Moscovici plaide pour un ministre de la zone euro

Voeux de Pierre Moscovici à la Représentation de la Commission européenne à Paris

Le commissaire européen aux affaires économiques espère que son successeur assurera le portefeuille élargi de ministre européen de la zone euro. Une réforme portée par Paris et Bruxelles, mais sur laquelle l’Allemagne demeure prudente.

Lors de ses vœux à la presse, Pierre Moscovici, le commissaire aux affaires économiques, monétaires et financières a plaidé pour que 2018 soit « l’année de lancement d’une Union économique et monétaire renforcée, approfondie et démocratique », reprenant les grandes lignes définies par la Commission européenne en décembre 2017.

Le commissaire a insisté sur deux des propositions, qui devraient permettre selon lui de renforcer l’aspect démocratique de l’UEM.

D’une part, le commissaire a souligné l’idée de transformer le Mécanisme européen de stabilité en Fonds monétaire européen (FME). Utilisé pour lever des fonds sur les marchés financiers et les prêter aux États membres en difficulté, le MES est actuellement un dispositif intergouvernemental qui serait intégré aux institutions et contrôlé par ces dernières en devenant le FME.

D’autre part, il a rappelé la proposition de la Commission de créer un poste de ministre des Finances de la zone euro. « Ce qu’il manque [à la zone euro] est un exécutif et un contrôle de l’exécutif. C’est la raison pour laquelle la Commission a proposé qu’il y ait un ministre des Finances de la zone euro, qui soit à la fois président de l’Eurogroupe et vice-président de la Commission en charge des questions économiques et financières  […]. Je souhaite que mon successeur soit dans cette position-là et puisse rendre des comptes sur les décisions de l’Eurogroupe devant le Parlement européen. »

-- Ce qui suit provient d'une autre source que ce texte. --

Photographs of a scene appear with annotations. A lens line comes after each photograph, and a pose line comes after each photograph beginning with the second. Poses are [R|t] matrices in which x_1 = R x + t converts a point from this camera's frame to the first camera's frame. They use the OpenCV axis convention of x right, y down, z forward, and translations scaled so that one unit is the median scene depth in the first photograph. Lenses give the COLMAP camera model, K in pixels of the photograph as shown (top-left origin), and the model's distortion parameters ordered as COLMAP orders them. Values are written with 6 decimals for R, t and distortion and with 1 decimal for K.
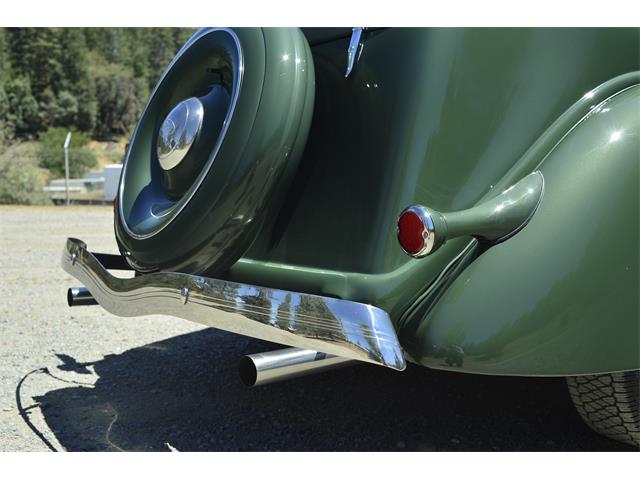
lens RADIAL K [[743.2, 0, 320.0], [0, 743.2, 240.0], [0, 0, 1]] dist [-0.079327, 0.010821]
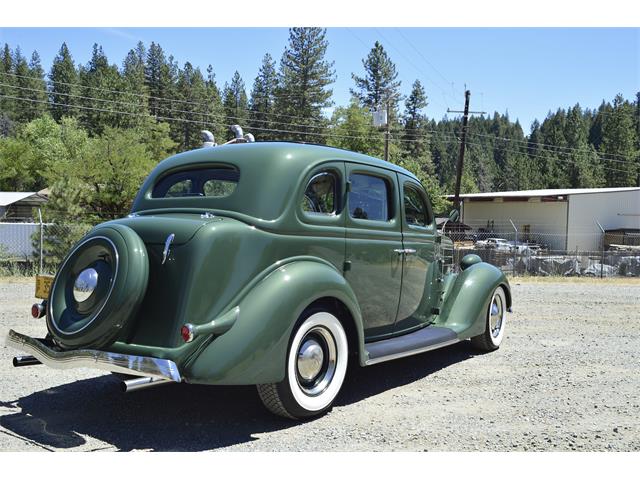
lens RADIAL K [[743.2, 0, 320.0], [0, 743.2, 240.0], [0, 0, 1]] dist [-0.079327, 0.010821]
pose [[0.973811, 0.010721, 0.227107, -0.014358], [0.009128, 0.996239, -0.086171, -0.096370], [-0.227177, 0.085988, 0.970050, -1.533011]]
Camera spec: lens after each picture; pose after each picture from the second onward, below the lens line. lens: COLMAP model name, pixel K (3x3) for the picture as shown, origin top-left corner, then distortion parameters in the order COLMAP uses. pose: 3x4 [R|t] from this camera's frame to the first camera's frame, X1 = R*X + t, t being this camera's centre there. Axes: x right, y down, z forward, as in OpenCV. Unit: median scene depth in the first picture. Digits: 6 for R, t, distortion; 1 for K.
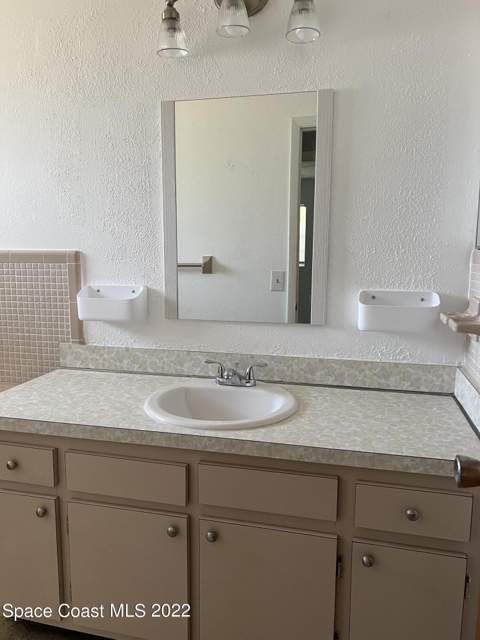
lens RADIAL K [[471.4, 0, 240.0], [0, 471.4, 320.0], [0, 0, 1]] dist [0.001207, -0.007005]
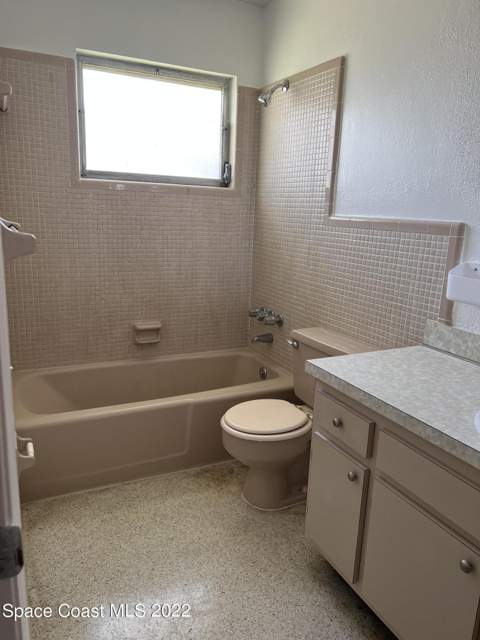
lens RADIAL K [[471.4, 0, 240.0], [0, 471.4, 320.0], [0, 0, 1]] dist [0.001207, -0.007005]
pose [[0.635744, 0.195261, -0.746795, 0.095139], [-0.143179, 0.980517, 0.134484, -0.024741], [0.758505, 0.021428, 0.651315, 0.093343]]
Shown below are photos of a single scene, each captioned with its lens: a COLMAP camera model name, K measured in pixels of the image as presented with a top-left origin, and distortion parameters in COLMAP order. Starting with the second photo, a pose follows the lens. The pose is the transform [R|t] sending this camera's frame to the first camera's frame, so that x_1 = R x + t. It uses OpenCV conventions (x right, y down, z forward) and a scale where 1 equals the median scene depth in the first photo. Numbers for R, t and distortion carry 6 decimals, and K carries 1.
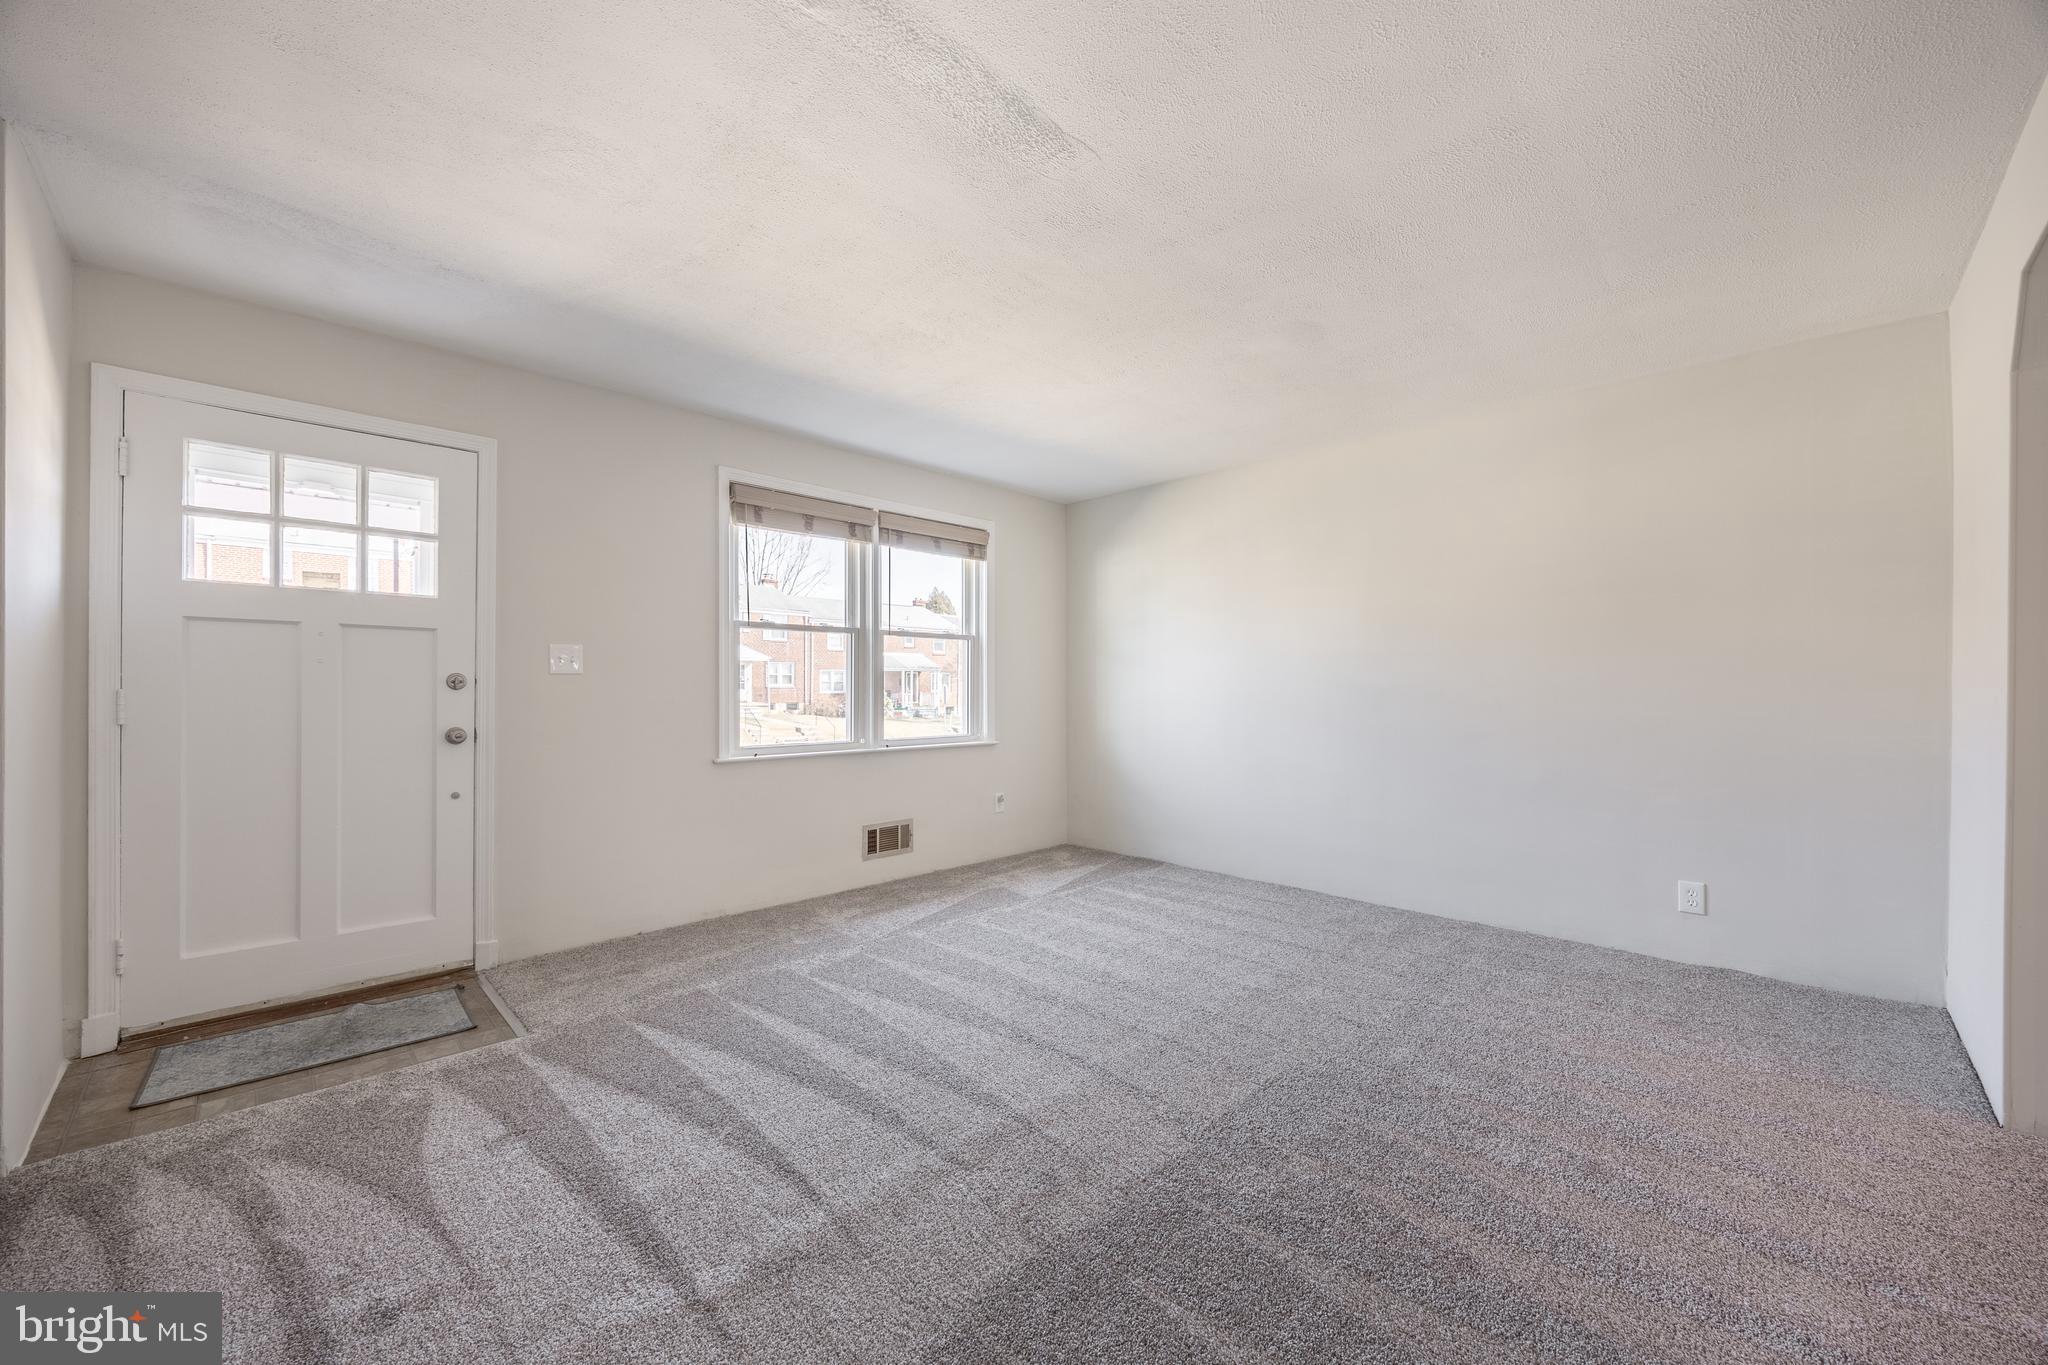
lens RADIAL K [[816.3, 0, 1071.4], [0, 816.3, 687.1], [0, 0, 1]] dist [0.000592, 0.000083]
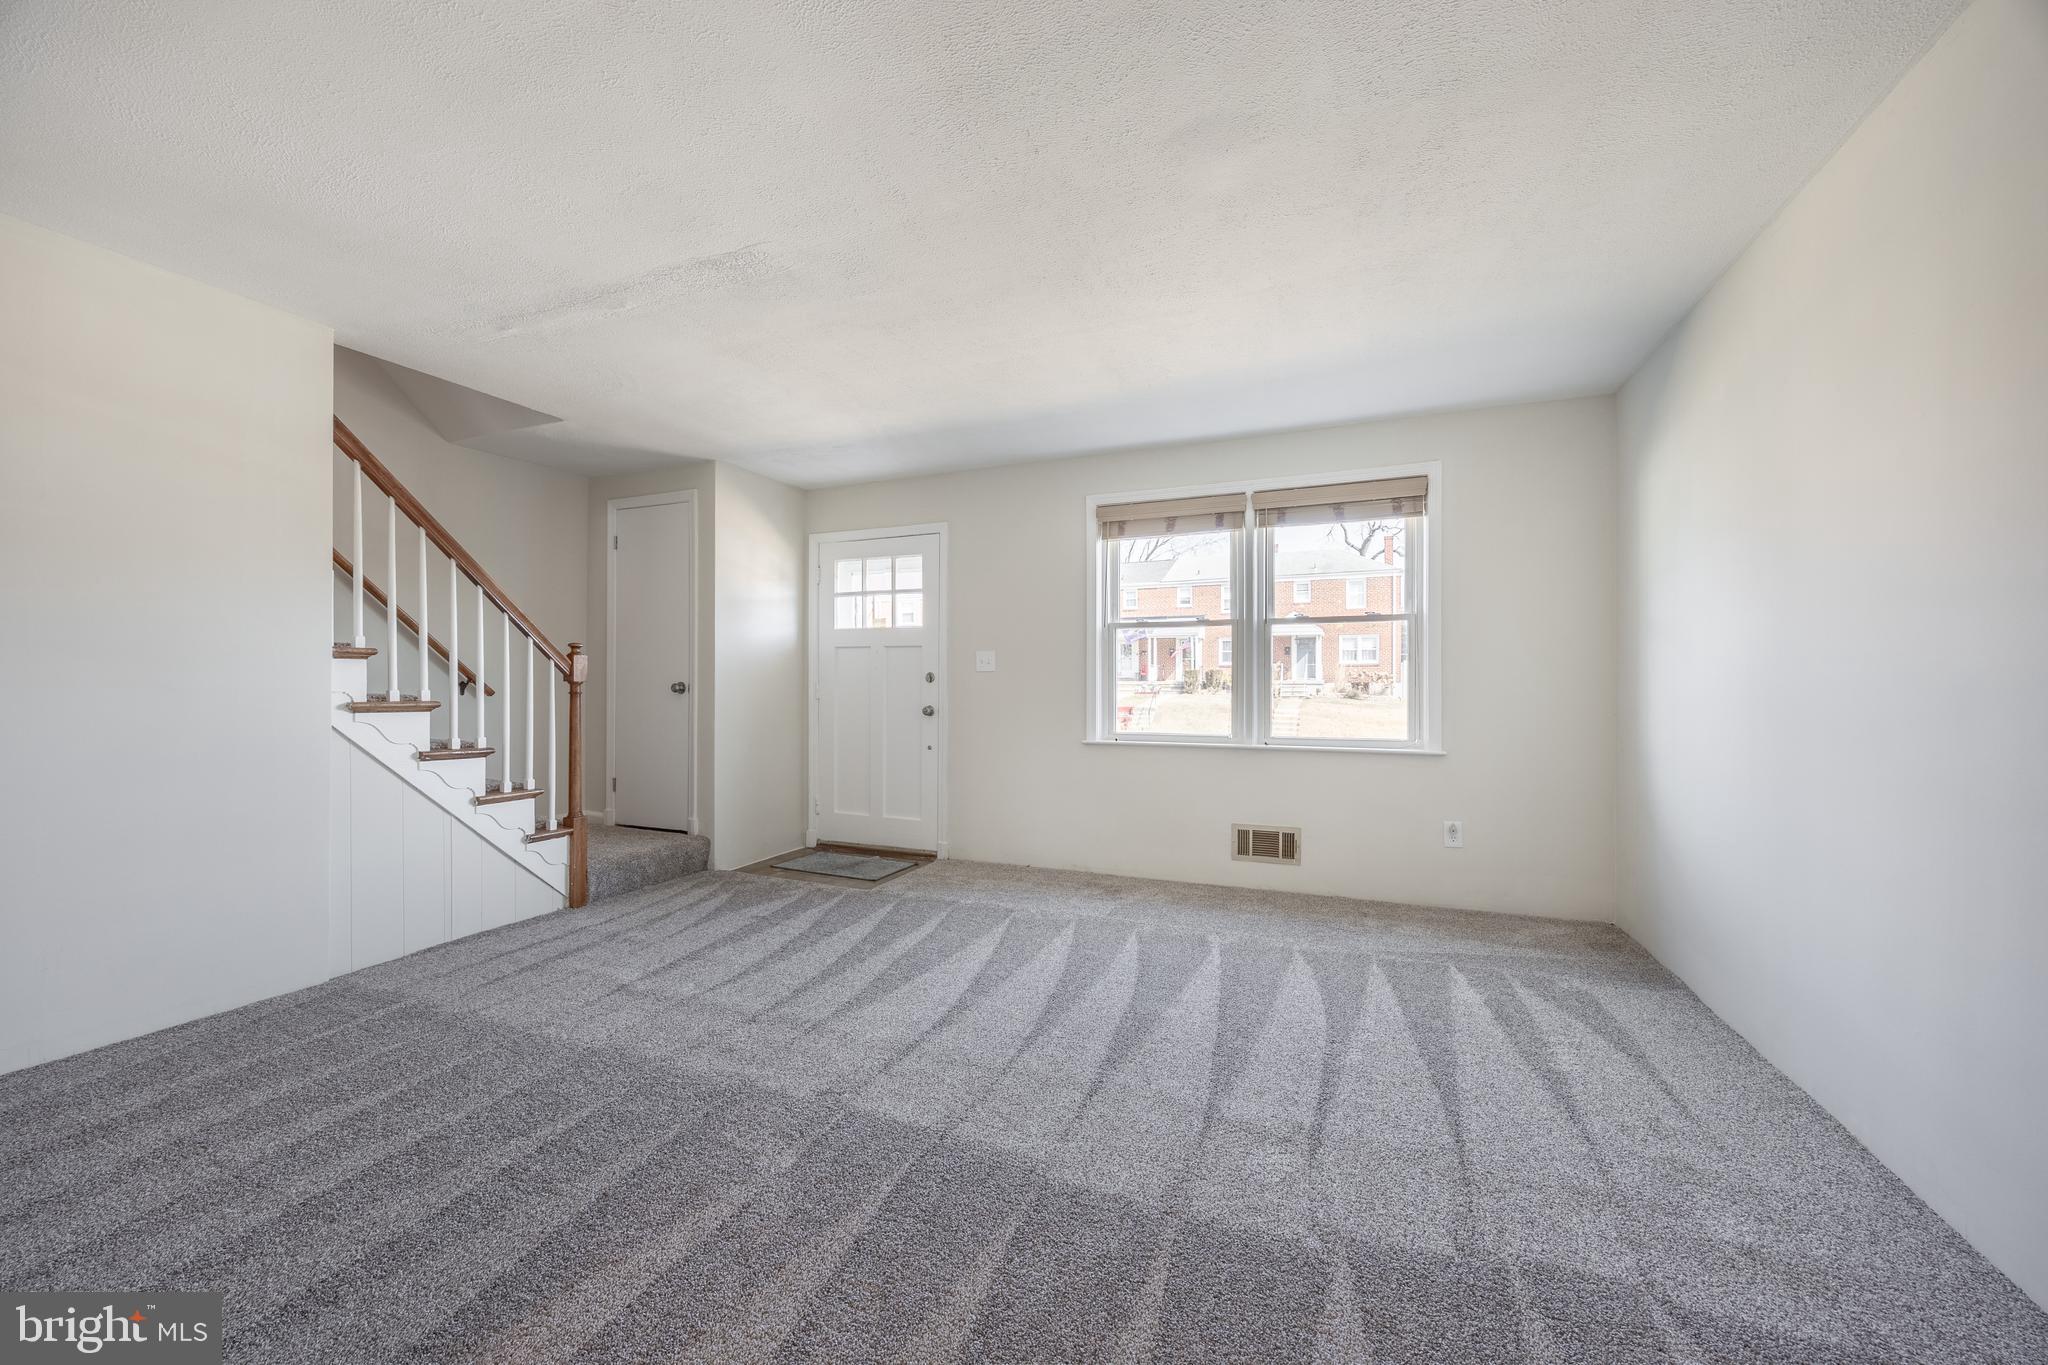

Pour réformer l'UEM, la Commission veut un siège au FMI

La Commission européenne défend la création d’un siège unique pour la zone euro au FMI, dans le cadre de son initiative de renforcement de l’union économique et monétaire.

L’Union économique et monétaire est l’une des priorités de la fin de mandat du commissaire français, qui doit s’achever peu après les élections européennes de mai 2019.

L’Allemagne prête à réformer la zone euro avec la France

Pierre Moscovici a souligné la nécessité d’un « triangle d’or », à savoir l’alignement des positions de Paris, Berlin et Bruxelles pour avancer sur l’Europe et la zone euro. La réforme de cette dernière suscite néanmoins quelques désaccords entre la France et l’Allemagne.

Principal point de tension : l’idée d’un budget commun de la zone euro, proposée par Emmanuel Macron durant la campagne présidentielle. Dans ses vœux à la presse le 15 janvier, le ministre de l’Économie et des Finances, Bruno Le Maire, a confirmé la volonté française d’avancer vers un tel budget, jugé « indispensable pour stabiliser la zone en cas de choc macroéconomique asymétrique et pour financier un certain nombre d’investissements. »

De leur côté, les dirigeants allemands, qui se sont à plusieurs reprises positionnés contre cette mesure spécifique, ont cependant affirmé leur volonté de réformer la zone euro avec la France. Dans l’accord de coalition provisoire obtenu le 12 janvier, le SPD et la CSU déclarent vouloir travailler « en étroite collaboration avec la France » pour « renforcer » et « réformer » la zone euro.

La création d’un poste de ministre des Finances de la zone euro n’a cependant pas été validée par l’accord de coalition à Berlin. Si la chancelière allemande n’a pas exclu l’idée d’un ministre de la zone euro, cette réforme n’est pas mentionnée dans l’accord de coalition entre la CDU/CSU et le SPD, qui se borne à promettre d’examiner les propositions françaises.